I don't know if it's possible for a knitter to have too many stitch dictionaries, and 400 Knitting Stitches by Potter Craft is a decent one to add to any knitter's collection. As advertised in includes 400 different stitch patterns, from the basics like Stockinette, Garter and Moss Stitch to fancy cables, lace and slipped stitch designs.
400 Knitting Stitches begins with some basic definitions and instructions to help knitters of all skill levels understand the patterns they are about to see.
This section includes things like definitions of row and gauge, hints for reading patterns and following charts, ways to cast on, knit, purl, bind off, twist stitches and pick up dropped stitches.
It also includes information on the patterns such as why they're organized in a particular way, the difference between the wrong side and the right side of a knit fabric, how to work diagonals as opposites and how pattern repeats work for symmetry and continuity of pattern across a knit fabric.
As the title suggests, 400 Knitting Stitches has 400 different knitting stitch patterns, organized in the following general categories:
- knit-purl stitches
- crossed stitches and cables
- slipped stitches
- lacy stitches
- double stitches
- twisted stitches
- cast-off stitches
- fancy stitches
Some of those categories are pretty self-explanatory; others you might not have heard used before. Double stitches, for example, is the term used for stitches that involve working stitches from the row or rows below the current working row.
Cast-off stitches refers to patterns where a stitch is passed over other stitches to form a distinctive look almost like the stitch or stitches that are passed over are underlined. (It's similar to what happens when you slip a stitch with the yarn in front, but in this case it's done by moving stitches around.)

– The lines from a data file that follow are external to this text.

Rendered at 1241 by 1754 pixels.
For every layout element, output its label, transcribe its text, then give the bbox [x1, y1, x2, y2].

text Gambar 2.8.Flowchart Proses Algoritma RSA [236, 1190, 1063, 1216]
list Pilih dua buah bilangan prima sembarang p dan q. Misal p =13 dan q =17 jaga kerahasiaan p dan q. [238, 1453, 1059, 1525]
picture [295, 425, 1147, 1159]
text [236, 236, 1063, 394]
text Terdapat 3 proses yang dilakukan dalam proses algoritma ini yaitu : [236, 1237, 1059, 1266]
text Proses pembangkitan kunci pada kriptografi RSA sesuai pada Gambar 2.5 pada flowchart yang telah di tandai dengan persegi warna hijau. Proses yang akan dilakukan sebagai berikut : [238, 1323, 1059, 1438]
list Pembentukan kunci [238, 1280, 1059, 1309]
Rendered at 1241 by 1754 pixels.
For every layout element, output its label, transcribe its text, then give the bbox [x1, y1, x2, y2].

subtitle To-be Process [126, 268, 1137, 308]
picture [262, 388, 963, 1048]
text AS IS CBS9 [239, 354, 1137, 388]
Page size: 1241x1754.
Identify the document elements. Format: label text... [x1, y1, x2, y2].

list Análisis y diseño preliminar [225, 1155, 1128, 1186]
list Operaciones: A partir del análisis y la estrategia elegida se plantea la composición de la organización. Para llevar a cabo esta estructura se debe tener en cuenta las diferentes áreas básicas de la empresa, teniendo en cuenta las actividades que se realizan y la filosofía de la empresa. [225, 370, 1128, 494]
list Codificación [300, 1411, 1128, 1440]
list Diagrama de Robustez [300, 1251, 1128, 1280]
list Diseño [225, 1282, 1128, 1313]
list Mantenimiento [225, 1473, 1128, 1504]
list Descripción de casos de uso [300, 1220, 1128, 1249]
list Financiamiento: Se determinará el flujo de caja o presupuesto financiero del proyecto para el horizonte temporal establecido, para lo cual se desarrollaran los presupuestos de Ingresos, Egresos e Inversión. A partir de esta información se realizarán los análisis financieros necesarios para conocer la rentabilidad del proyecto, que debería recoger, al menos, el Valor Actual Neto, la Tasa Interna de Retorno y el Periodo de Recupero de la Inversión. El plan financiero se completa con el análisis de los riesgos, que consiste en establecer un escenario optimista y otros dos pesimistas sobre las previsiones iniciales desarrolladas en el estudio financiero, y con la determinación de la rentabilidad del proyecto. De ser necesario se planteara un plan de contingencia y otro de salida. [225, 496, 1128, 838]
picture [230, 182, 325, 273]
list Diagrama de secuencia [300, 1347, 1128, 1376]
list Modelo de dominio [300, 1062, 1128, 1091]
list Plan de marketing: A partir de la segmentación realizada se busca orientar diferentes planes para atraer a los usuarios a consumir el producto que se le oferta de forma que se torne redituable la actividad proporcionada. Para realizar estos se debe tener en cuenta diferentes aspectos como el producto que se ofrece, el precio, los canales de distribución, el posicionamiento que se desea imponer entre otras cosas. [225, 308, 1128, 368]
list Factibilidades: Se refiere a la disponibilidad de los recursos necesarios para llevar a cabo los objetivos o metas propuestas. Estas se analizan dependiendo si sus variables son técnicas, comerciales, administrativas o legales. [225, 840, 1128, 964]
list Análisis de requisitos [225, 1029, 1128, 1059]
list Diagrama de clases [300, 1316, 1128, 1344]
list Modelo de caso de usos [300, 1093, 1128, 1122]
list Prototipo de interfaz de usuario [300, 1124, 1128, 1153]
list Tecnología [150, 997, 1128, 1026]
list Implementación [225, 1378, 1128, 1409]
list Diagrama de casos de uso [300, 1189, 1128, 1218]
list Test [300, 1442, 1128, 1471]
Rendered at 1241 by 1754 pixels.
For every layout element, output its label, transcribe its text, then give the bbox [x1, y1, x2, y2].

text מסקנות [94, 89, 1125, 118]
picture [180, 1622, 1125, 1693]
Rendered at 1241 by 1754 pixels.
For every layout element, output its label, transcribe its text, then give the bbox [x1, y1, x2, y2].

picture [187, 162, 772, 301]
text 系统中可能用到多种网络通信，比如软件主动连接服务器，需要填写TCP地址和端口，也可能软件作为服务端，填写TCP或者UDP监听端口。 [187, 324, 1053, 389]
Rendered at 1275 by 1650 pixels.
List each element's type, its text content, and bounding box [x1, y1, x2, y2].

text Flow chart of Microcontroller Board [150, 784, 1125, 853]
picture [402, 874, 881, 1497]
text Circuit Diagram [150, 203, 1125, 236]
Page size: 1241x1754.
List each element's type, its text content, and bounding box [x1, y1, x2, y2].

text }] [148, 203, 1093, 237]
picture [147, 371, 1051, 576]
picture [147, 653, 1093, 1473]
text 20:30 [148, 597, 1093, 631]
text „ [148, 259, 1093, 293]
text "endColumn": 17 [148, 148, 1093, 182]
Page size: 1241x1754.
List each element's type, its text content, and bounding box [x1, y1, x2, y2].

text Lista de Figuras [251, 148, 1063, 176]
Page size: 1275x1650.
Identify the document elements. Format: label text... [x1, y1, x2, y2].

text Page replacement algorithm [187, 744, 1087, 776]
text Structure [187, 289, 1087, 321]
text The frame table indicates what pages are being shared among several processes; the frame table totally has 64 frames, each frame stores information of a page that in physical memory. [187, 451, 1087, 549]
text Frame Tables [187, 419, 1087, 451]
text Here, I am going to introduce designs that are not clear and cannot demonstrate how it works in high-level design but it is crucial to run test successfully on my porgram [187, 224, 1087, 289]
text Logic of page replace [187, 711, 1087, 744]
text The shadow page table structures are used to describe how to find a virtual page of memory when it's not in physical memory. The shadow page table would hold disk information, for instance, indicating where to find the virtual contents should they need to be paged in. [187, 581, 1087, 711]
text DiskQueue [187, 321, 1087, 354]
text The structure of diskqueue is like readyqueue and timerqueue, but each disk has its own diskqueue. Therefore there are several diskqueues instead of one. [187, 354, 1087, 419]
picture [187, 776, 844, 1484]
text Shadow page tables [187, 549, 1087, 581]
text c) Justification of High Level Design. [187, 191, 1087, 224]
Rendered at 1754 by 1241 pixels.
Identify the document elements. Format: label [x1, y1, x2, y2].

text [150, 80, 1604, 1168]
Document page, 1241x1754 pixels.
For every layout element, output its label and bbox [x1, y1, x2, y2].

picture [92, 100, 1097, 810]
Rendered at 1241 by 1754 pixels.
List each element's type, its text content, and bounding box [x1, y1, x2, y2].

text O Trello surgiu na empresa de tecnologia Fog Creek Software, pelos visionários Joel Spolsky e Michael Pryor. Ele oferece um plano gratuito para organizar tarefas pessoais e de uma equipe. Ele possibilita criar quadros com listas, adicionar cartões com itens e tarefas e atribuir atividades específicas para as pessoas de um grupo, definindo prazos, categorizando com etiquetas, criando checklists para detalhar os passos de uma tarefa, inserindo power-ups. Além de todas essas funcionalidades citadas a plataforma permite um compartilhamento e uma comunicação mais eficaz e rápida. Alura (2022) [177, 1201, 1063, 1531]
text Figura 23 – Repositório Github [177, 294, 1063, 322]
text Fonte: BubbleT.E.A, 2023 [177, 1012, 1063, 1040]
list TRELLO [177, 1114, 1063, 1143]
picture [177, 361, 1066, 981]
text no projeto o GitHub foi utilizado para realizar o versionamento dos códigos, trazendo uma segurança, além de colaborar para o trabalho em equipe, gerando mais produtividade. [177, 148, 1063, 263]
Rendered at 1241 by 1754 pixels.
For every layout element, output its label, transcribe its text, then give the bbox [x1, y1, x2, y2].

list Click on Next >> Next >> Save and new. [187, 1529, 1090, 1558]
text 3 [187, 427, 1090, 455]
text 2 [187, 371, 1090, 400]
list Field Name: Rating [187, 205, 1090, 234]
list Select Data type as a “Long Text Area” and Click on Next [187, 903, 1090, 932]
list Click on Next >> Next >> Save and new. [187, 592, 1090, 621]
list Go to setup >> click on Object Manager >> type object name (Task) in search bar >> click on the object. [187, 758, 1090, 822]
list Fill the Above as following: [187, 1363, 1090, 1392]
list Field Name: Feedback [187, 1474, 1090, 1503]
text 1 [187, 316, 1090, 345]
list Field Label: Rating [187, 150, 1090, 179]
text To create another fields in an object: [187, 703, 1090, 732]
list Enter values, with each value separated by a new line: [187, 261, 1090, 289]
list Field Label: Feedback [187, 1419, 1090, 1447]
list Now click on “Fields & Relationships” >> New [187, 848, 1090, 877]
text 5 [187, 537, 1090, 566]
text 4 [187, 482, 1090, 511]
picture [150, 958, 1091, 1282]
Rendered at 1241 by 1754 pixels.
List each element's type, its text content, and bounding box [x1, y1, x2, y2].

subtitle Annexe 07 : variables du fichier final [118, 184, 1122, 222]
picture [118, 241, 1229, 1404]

Each pattern indicates how many stitches are needed to continue the pattern across a knit fabric, as well as how many edge stitches to add if necessary for seaming a project together. The patterns are given in row by row written instructions as well as charts, with the key to the charts shown at the back of the book.
Using both words and charts makes the book accessible to knitters of all skill levels and comfort zones, but the charts are so tiny that they're sometimes not very useful. It would, however, be pretty easy to make a copy of the page you need and enlarge the chart, which would probably make following the pattern a bit easier, too, because the book has regular binding and won't stay open to the page you need very well.
400 Knitting Stitches is a great addition to the bookshelf of any knitter who enjoys looking at and playing with different stitch patterns.
The pictures of the stitches are great, but the small print and charts may make this book more difficult to use for some knitters. Some of the instructions may not be that clear, as well, if you're a newer knitter working one of the fancier stitches where you work stitches in a different order or from a different row than is presented on the needle.
It won't replace some of the classics on your shelf, but it may give you some new inspiration for projects and show you things you didn't know that you could do with the relatively basic stitches that make up all knitting.